A critical role for the right fronto-insular cortex in switching between central-executive and default-mode networks

Devarajan Sridharan1,2, Daniel J. Levitin3, Vinod Menon4,5,2
1Department of Psychiatry and Behavioral Sciences, Stanford University School of Medicine, Stanford, CA 94305, USA. [email protected]
2Program in Neuroscience, and
3Department of Psychology, School of Computer Science and Program in Behavioural Neuroscience, McGill University, 1205 Avenue Penfield, Montreal, QC, Canada H3A 1B1
4Department of Psychiatry and Behavioral Sciences
5Neuroscience Institute at Stanford, Stanford University School of Medicine, Stanford, CA 94305 and

Tóm tắt

Cognitively demanding tasks that evoke activation in the brain's central-executive network (CEN) have been consistently shown to evoke decreased activation (deactivation) in the default-mode network (DMN). The neural mechanisms underlying this switch between activation and deactivation of large-scale brain networks remain completely unknown. Here, we use functional magnetic resonance imaging (fMRI) to investigate the mechanisms underlying switching of brain networks in three different experiments.
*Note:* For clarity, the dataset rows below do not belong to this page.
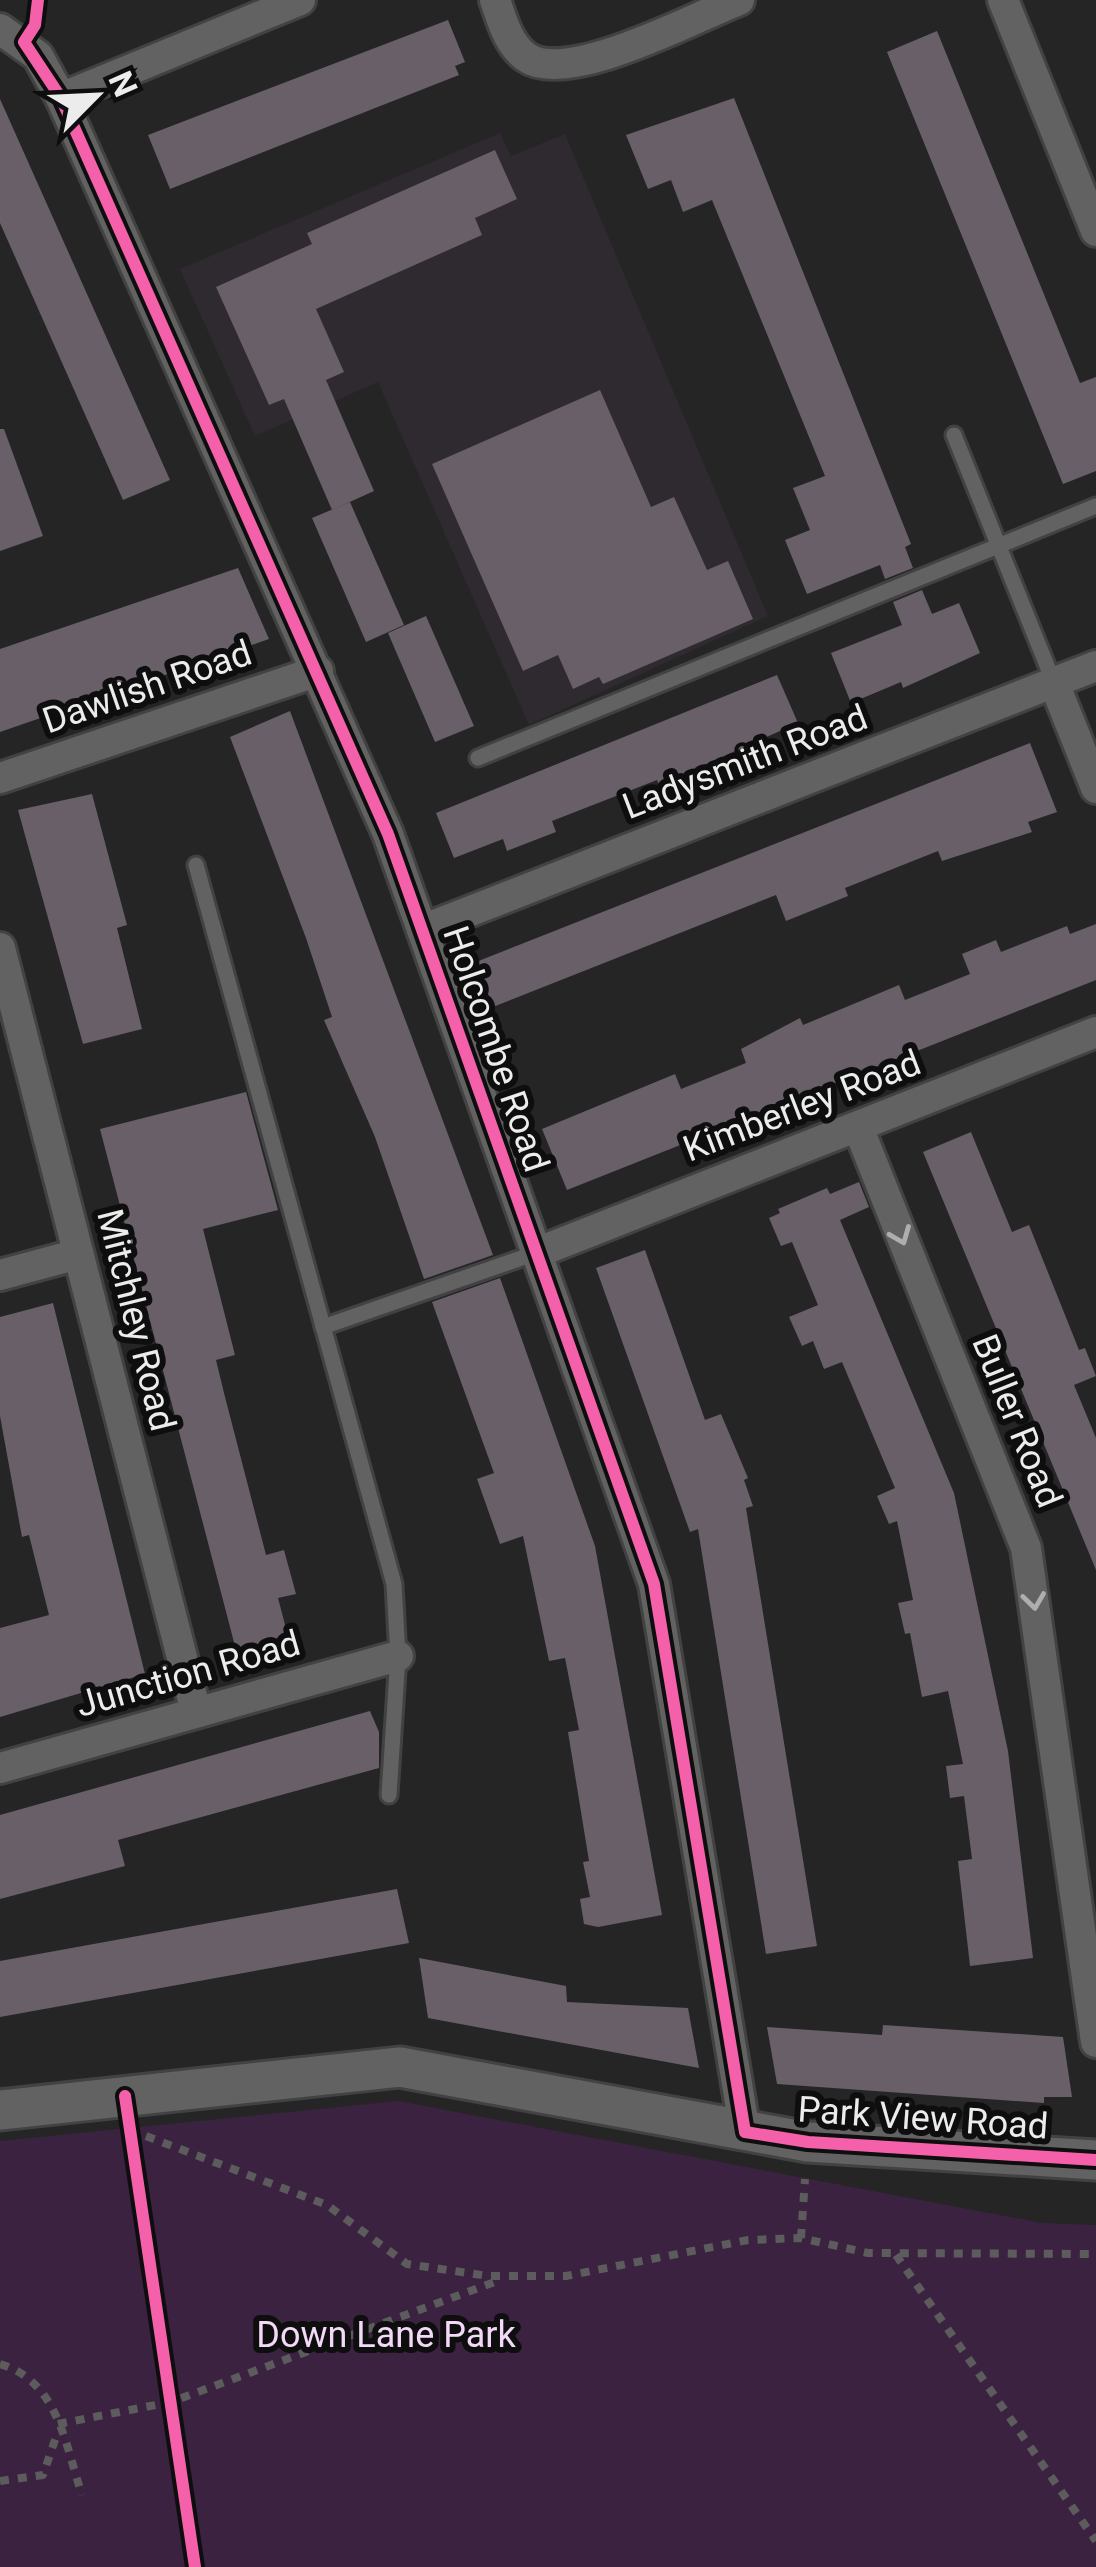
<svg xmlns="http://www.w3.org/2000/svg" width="1096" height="2567" font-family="Roboto,sans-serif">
<rect width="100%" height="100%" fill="#252525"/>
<!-- built -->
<polygon fill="#2f2a2f" points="500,133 511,156 565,134 768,616 529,725 378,382 255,436 180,269"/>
<!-- green -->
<polygon fill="#3c2241" points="398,2101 1042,2223 1096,2225 1096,2567 0,2567 0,2141"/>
<!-- building -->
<g fill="#685f69">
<polygon points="448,20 465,62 455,66 459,75 170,189 148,135"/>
<polygon points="937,31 1080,383 1096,377 1096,471 1063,484 887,52"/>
<polygon points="734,98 911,544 905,547 913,568 885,579 880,565 807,594 785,540 810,530 793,488 825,476 712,200 683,212 671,180 648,189 626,135"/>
<polygon points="0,99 170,480 123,500 0,223"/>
<polygon points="495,150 517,199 475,218 482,235 316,309 344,372 326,380 374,491 332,510 284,399 269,405 216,287 312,244 307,233"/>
<polygon points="600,390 651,507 674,497 707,570 728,561 753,619 603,684 599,677 573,689 558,655 523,671 432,464"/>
<polygon points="0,429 4,429 43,536 0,551"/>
<polygon points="350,502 404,625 366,642 312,518"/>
<polygon points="238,568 269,639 0,732 0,649"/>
<polygon points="922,590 932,614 959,603 980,653 903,688 901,682 851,703 831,653 902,625 893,602"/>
<polygon points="426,616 474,726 435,742 388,633"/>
<polygon points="777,675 798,723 659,785 657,780 552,821 556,832 507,851 503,839 454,858 436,813"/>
<polygon points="290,711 493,1255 424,1279 375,1137 324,1020 332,1017 306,938 230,737"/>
<polygon points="1030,743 1057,812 1028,822 1032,832 942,861 938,851 845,888 848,896 786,921 776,895 493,1007 476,962"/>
<polygon points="92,794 127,925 117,928 142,1029 83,1044 18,810"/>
<polygon points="1096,924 1096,980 567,1190 542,1129 675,1074 681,1089 746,1063 741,1049 800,1018 803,1025 899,985 905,1000 970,974 962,954 996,940 1001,952 1067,926 1070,934"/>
<polygon points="246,1092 278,1210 203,1229 235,1355 216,1360 224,1393 266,1555 284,1550 296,1594 278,1598 288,1636 236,1650 100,1129"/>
<polygon points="971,1132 1012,1232 1029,1225 1079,1350 1085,1348 1096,1376 1074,1385 1096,1438 1096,1570 923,1152"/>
<polygon points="859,1182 869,1207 840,1220 954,1493 1008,1751 1033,1958 970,1966 958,1861 972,1859 964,1796 950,1798 946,1766 963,1764 948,1691 922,1697 910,1633 905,1634 898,1603 913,1600 897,1521 889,1524 877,1496 895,1488 842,1362 824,1369 813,1341 802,1346 789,1317 818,1305 792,1242 781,1246 769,1218 780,1213 778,1209 827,1188 830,1194"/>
<polygon points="645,1250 705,1420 721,1414 748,1478 744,1480 753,1506 746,1508 817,1946 766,1954 698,1529 690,1532 596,1268"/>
<polygon points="500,1278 595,1546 662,1915 598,1927 584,1924 580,1899 590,1897 583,1862 589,1861 568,1732 579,1730 565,1658 549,1661 523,1536 500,1544 477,1479 494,1473 432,1302"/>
<polygon points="53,1303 145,1674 0,1717 0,1628 49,1615 29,1535 22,1537 0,1416 0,1317"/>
<polygon points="370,1711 379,1732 379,1768 118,1840 125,1866 0,1899 0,1815"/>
<polygon points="397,1889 409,1943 0,2017 0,1961"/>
<polygon points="419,1958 566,1986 567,2002 688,2008 699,2068 428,2018"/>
<polygon points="883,2025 1063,2037 1072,2097 1044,2097 1044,2103 777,2084 767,2027 882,2035"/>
</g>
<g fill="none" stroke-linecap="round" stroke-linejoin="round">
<!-- service casing -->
<g stroke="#434243" stroke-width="21">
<g id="service">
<polyline points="954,435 1054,683"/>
<polyline points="478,758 1096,506"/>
<polyline points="196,865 394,1584 398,1656 389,1795"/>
<polyline points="323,1327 536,1253"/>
</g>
</g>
<!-- minor casing -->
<g stroke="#434243" stroke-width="36">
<g id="minor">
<path d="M495,0C502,20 508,44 526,57C567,86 693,18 739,0"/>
<polyline points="1003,0 1096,231"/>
<polyline points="0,29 38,56 61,98 388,834 654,1584 745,2132"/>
<polyline points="61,98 300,0"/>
<polyline points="1054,683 1096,788"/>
<polyline points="0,778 318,671"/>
<polyline points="422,930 1096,666"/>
<polyline points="0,948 196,1712"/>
<polyline points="858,1127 1026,1548 1096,2042"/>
<polyline points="536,1253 1096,1032"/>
<polyline points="0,1275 78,1254"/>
<polyline points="0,1768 398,1656"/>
</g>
</g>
<!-- tertiary casing -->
<g stroke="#434243" stroke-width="45">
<polyline id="tertiary" points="0,2110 400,2067 808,2142 1096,2160"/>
</g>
<!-- path -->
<g stroke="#5c5c5c" stroke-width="8" stroke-dasharray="9 9" stroke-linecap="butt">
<polyline points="146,2136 327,2205 407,2264 488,2276 566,2276 748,2240 801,2238 868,2253 1096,2254"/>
<polyline points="801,2238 805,2179"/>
<polyline points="896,2255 1096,2541"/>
<path d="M0,2364C58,2381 65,2444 82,2495"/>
<polyline points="58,2424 171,2402 500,2280"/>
<polyline points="0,2481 43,2475 58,2431"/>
</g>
<!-- service -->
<use href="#service" stroke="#626262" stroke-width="15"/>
<!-- minor -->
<use href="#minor" stroke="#626262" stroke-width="30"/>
<!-- tertiary -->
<use href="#tertiary" stroke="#626262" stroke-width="39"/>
<!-- cycleway casing -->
<g stroke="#0f0e0f" stroke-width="20">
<g id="cycleway">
<polyline points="38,0 35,25 24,42 61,98 388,834 654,1584 745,2132 808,2142 1096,2160"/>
<polyline points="125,2096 195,2567"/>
</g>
</g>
<!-- cycleway -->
<use href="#cycleway" stroke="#f560ab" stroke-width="12"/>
</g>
<!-- one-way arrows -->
<defs><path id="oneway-chevron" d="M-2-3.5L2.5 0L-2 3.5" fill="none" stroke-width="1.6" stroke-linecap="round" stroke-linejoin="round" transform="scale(3)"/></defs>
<g stroke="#aeaeae">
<use href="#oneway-chevron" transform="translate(901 1236) rotate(68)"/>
<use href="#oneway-chevron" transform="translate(1034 1601) rotate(82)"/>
</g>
<g text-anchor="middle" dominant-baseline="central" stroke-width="12" stroke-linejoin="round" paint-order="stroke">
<!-- street labels -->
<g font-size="36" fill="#edeced" stroke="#0f0e0f">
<text transform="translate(147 687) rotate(-19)">Dawlish Road</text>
<text transform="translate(745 762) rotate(-21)">Ladysmith Road</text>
<text transform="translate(496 1049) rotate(71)">Holcombe Road</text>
<text transform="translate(802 1106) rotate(-21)">Kimberley Road</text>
<text transform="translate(136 1320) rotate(76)">Mitchley Road</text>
<text transform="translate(1017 1421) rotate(68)">Buller Road</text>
<text transform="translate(188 1674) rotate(-16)">Junction Road</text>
<text transform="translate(923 2118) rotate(4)">Park View Road</text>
</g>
<!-- park labels -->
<g font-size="36" fill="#f3d9f7" stroke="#0f0e0f">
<text x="386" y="2335">Down Lane Park</text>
</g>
</g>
<!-- north arrow -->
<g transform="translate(96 96) rotate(66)" stroke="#0f0e0f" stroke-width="9" paint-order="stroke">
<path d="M0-9L21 45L0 30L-21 45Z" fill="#edeced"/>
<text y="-18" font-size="33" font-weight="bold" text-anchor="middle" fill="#edeced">N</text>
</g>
</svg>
We first examined this switching process in an auditory event segmentation task. We observed significant activation of the CEN and deactivation of the DMN, along with activation of a third network comprising the right fronto-insular cortex (rFIC) and anterior cingulate cortex (ACC), when participants perceived salient auditory event boundaries. Using chronometric techniques and Granger causality analysis, we show that the rFIC-ACC network, and the rFIC, in particular, plays a critical and causal role in switching between the CEN and the DMN. We replicated this causal connectivity pattern in two additional experiments: ( i ) a visual attention “oddball” task and ( ii ) a task-free resting state. These results indicate that the rFIC is likely to play a major role in switching between distinct brain networks across task paradigms and stimulus modalities. Our findings have important implications for a unified view of network mechanisms underlying both exogenous and endogenous cognitive control.